Try it:
The answer must reproduce all of the data below exactly and contain no images.

================================

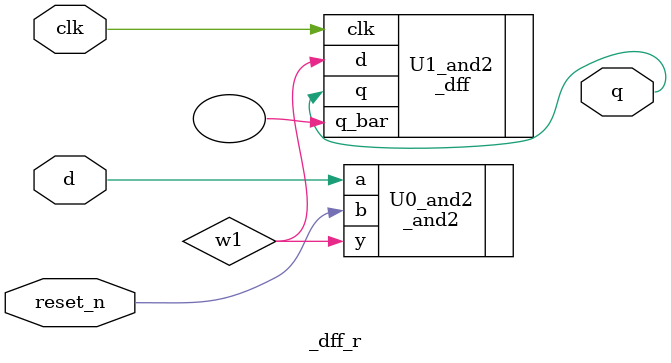
<source format=v>
module _dff_r(clk, reset_n ,d ,q); // resetable d-flipflop
	//set input clk, reset_n, d and output q
	input clk, reset_n, d;
	output q;
	//declare wire w1
	wire w1;
	//get value and(d, reset_n)
	_and2 U0_and2(.a(d),.b(reset_n),.y(w1));
	//d-flipflop to get q
	_dff U1_and2(.clk(clk),.d(w1),.q(q),.q_bar());
endmodule

</source>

================================

Solution below:
<source format=v>
module _dff_r(clk, reset_n ,d ,q); // resetable d-flipflop
	//set input clk, reset_n, d and output q
	input clk, reset_n, d;
	output q;
	//declare wire w1
	wire w1;
	//get value and(d, reset_n)
	_and2 U0_and2(.a(d),.b(reset_n),.y(w1));
	//d-flipflop to get q
	_dff U1_and2(.clk(clk),.d(w1),.q(q),.q_bar());
endmodule

</source>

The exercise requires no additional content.